How Do You Convert Foucault Pendulum Equations to Polar Coordinates?

[beth92]

Homework Statement

For a Foucalt Pendulum:
Relative to horizontal Cartesian x and y axes fixed to the Earth (with x as East) the equations of motion for horizontal motion are:

x′′ + ω₀²x -2ωy′ = 0 and y′′ + ω₀²y + 2ωx′ = 0

[where x′, x′′, y′, y′′ are first and second time derivatives of x and y]

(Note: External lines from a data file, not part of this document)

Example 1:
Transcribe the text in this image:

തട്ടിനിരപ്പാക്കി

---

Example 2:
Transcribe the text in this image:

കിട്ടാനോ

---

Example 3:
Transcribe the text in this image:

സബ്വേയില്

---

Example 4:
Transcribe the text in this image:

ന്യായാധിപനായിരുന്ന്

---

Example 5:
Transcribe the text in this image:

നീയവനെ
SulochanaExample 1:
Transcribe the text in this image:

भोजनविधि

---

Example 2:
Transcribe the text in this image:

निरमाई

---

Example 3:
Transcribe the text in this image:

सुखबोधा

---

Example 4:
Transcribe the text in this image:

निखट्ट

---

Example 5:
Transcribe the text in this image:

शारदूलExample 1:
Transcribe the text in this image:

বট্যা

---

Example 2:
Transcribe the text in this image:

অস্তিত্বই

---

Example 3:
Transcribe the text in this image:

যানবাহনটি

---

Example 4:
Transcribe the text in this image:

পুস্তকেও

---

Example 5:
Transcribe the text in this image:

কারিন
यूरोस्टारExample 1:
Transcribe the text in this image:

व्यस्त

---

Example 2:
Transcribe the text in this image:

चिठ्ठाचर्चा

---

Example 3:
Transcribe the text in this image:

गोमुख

Convert into standard polar coordinates (ρ,φ) where x=ρcosφ and y=ρsinφ and show that:

ρ′′ + ρ(ω₀²-φ′²-2ωφ′) = 0

and

ρφ′′ + 2ρ′(φ′+ω) = 0

Homework Equations

The Attempt at a Solution

I'm just not sure how to convert the derivatives of x and y into polar coordinate form, eg., how to express x′ in terms of ρ′ and φ′ etc. There is no cos or sin term in the resulting equations and I'm not sure where they go...I'd appreciate some help here!

 

[rude man]

I guess it's just going thru the motions:

x' = ρ'cosψ - ρψ'sinψ
x'' = ρ''cosψ - ρ'ψ'sinψ - {ρ'ψ'sinψ + ρψ''sinψ + ρψ'²cosψ}

etc. for y' and y''

then equating your given equations to each other and to 0 and substituting the x', x'', y' and y'' expressions now in terms of ρ, ψ and their 1st and 2nd derivatives.